The SI article pointed out that the same week CFI inaugurated its center and theater, both devoted to science and reason, the New Yorker magazine published a feature article online that investigated the surging appeal with younger Americans of pseudo-scientific astrology (not to be confused with actual scientific astronomy). The article noted that young people are “looking for meaning in an uncertain world.”

One might emphasize that much of the current uncertainty is caused by a new enthusiasm for discrediting demonstrable facts, and for politicians and government officials knowingly lying when characterizing them as something else.

“Astrology is another form of prejudice,” Druyan said with disappointment that it is becoming culturally more accepted in the U.S. “It judges a person on some things that are completely meaningless.”

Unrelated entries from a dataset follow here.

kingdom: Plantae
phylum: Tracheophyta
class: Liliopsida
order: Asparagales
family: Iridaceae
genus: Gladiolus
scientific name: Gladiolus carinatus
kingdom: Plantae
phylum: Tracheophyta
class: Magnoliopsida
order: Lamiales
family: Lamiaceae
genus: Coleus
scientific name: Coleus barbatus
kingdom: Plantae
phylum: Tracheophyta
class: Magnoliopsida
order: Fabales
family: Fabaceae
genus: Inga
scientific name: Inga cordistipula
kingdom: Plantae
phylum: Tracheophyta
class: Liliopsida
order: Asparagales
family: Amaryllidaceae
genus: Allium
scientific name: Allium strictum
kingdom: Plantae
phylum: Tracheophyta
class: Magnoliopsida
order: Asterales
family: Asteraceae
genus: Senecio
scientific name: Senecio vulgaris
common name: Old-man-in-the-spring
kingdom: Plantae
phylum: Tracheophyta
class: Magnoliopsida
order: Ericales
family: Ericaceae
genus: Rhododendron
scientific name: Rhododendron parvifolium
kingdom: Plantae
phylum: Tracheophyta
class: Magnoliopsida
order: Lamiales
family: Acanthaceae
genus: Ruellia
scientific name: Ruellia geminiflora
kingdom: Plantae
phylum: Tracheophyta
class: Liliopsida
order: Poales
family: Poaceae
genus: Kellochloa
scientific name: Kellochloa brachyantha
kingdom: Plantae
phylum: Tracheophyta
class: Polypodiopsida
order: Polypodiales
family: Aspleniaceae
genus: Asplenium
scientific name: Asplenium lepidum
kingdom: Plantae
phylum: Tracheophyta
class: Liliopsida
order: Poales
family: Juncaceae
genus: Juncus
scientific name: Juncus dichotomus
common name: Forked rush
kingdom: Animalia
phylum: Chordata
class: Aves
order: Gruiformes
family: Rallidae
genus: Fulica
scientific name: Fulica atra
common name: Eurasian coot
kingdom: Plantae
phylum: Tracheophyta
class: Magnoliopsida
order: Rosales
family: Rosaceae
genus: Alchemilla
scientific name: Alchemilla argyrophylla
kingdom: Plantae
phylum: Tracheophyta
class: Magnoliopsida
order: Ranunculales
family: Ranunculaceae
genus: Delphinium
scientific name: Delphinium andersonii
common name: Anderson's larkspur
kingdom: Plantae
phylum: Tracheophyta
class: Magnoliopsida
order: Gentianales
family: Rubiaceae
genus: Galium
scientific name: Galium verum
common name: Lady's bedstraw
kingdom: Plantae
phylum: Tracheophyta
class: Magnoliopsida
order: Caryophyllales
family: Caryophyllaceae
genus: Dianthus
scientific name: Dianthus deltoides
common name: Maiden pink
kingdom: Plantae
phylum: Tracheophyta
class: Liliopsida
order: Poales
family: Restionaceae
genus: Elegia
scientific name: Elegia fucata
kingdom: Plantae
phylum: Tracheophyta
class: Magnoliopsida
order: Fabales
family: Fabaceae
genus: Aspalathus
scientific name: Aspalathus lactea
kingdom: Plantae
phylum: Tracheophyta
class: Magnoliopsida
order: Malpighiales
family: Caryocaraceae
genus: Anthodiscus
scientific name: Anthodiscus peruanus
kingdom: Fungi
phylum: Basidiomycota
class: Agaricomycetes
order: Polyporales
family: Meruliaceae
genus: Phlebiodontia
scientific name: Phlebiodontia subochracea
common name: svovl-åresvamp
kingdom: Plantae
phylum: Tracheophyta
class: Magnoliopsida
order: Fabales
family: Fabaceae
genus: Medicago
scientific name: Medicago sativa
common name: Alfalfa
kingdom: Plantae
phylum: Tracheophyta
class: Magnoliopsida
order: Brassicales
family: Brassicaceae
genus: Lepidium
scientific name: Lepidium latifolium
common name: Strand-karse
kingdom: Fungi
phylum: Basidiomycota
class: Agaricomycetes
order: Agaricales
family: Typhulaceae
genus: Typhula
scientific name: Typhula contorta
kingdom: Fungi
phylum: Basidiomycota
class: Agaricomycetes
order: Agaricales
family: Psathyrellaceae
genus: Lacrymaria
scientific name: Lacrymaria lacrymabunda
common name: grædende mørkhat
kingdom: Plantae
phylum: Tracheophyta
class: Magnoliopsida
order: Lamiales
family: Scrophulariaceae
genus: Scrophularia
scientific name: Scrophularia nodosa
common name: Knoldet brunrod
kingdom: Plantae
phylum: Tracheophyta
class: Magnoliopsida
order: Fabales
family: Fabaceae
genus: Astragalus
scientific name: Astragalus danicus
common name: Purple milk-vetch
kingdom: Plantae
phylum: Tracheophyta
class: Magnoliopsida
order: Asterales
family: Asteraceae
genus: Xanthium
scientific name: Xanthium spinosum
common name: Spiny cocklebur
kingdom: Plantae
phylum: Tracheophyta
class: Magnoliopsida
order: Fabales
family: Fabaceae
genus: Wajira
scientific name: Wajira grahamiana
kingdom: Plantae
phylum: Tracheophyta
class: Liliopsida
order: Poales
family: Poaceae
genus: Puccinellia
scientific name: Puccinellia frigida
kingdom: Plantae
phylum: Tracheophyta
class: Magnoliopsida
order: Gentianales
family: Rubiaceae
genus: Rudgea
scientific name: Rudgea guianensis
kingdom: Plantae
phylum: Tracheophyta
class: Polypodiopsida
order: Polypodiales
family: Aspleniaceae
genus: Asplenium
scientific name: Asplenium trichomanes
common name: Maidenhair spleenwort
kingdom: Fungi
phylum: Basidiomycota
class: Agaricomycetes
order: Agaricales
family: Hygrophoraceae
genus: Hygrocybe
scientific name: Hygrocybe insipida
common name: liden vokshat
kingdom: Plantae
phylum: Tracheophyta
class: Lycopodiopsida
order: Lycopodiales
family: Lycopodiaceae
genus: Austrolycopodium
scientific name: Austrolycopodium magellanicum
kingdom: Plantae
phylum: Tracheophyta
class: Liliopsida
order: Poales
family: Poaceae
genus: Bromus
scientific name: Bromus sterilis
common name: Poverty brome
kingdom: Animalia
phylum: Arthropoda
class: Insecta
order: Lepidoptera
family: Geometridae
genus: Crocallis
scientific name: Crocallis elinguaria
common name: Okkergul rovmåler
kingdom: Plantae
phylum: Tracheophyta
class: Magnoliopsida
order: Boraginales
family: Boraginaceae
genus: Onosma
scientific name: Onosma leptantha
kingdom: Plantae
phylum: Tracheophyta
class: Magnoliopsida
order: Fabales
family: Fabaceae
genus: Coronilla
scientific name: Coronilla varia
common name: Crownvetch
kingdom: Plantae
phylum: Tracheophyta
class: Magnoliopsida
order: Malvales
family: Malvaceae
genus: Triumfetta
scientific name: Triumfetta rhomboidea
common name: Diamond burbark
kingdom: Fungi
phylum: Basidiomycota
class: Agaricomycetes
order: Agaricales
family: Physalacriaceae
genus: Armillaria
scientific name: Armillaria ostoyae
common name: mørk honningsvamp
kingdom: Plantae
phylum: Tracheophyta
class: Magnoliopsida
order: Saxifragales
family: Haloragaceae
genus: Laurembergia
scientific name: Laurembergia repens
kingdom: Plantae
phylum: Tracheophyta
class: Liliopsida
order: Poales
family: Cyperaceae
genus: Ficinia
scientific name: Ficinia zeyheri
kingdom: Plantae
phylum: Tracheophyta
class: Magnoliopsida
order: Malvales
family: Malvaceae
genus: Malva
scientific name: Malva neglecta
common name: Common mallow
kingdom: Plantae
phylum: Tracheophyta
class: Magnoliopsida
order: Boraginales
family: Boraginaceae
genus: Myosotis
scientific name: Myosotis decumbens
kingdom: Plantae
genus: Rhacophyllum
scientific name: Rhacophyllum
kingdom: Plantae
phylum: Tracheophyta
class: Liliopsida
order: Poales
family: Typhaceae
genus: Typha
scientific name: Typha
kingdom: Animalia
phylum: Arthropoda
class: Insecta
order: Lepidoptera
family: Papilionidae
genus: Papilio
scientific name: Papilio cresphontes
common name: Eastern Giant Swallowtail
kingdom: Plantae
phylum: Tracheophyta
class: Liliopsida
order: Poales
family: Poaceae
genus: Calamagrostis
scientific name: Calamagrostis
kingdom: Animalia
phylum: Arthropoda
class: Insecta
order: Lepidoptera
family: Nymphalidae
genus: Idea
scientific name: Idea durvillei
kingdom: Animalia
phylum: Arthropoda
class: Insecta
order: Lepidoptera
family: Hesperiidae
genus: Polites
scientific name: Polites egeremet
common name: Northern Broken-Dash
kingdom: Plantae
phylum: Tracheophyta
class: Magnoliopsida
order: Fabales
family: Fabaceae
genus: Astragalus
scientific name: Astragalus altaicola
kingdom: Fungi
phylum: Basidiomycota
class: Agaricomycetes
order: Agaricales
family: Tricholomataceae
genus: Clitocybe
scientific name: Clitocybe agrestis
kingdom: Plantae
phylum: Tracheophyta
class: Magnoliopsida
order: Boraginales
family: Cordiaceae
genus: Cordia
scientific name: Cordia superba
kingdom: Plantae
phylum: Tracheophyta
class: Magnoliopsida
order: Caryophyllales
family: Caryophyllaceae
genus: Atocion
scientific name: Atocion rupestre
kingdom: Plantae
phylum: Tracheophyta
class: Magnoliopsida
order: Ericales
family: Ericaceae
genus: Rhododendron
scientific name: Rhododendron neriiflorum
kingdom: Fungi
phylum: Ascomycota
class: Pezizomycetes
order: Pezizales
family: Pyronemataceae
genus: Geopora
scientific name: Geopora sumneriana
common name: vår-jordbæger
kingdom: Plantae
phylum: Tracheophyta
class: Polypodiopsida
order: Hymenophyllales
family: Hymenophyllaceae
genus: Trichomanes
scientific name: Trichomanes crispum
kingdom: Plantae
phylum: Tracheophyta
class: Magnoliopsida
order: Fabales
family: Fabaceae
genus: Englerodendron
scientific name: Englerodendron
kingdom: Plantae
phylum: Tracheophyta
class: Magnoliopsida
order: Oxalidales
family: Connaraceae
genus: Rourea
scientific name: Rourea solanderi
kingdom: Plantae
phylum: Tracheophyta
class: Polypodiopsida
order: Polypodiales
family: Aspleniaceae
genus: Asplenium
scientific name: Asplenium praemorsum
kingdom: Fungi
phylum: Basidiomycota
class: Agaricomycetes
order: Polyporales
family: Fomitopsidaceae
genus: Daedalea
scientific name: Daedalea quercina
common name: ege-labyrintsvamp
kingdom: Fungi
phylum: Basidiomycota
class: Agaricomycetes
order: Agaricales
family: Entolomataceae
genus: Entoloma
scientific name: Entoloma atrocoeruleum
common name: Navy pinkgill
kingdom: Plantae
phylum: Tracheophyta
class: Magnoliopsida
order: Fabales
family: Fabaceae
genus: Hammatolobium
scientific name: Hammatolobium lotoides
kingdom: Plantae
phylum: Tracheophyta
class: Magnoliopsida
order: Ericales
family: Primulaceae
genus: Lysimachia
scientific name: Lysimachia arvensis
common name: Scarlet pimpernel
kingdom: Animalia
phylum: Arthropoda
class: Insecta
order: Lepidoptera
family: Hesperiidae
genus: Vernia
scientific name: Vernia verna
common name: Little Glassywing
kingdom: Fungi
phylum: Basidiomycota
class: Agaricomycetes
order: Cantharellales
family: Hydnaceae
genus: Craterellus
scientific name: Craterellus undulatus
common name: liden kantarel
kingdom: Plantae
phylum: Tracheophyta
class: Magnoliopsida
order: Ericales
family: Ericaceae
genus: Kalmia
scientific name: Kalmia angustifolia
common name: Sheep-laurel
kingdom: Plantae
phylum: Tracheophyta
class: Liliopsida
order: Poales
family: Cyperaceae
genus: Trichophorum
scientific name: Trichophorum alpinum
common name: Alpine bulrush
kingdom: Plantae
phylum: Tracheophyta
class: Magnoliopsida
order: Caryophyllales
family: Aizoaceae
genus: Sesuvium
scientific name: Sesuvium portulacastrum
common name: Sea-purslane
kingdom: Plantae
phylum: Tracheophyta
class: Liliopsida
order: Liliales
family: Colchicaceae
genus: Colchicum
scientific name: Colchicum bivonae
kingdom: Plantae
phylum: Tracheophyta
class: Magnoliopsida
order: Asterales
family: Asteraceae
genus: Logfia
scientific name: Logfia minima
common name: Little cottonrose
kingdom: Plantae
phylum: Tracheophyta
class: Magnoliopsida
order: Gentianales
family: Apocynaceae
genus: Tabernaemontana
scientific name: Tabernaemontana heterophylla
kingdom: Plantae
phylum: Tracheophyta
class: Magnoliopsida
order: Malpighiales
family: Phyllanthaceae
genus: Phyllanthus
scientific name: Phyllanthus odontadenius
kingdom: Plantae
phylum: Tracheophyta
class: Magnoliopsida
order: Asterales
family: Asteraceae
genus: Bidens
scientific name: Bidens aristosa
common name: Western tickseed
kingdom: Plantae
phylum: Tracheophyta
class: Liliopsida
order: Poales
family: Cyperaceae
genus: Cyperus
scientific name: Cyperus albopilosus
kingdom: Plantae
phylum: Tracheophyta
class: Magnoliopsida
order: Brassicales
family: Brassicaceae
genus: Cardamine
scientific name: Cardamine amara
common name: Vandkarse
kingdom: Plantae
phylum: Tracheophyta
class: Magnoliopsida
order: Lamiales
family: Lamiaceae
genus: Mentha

As you think about this, keep in mind Encyclopaedia Britannica’s definition of this ancient pseudo-science:

“[A] type of divination that involves the forecasting of earthly and human events through the observation and interpretation of the fixed stars, the Sun, the Moon, and the planets. Devotees believe that an understanding of the influence of the planets and stars on earthly affairs allows them to both predict and affect the destinies of individuals, groups, and nations. Though often regarded as a science throughout its history, astrology is widely considered today to be diametrically opposed to the findings and theories of modern Western science.”

In other words, it’s a fanciful invention that somehow has long appealed to human minds.

It’s important to remember, as you’re reading your horoscope, that the useless information you glean will not transpsort you across the room much less to any of the heavenly bodies it is supposedly based on.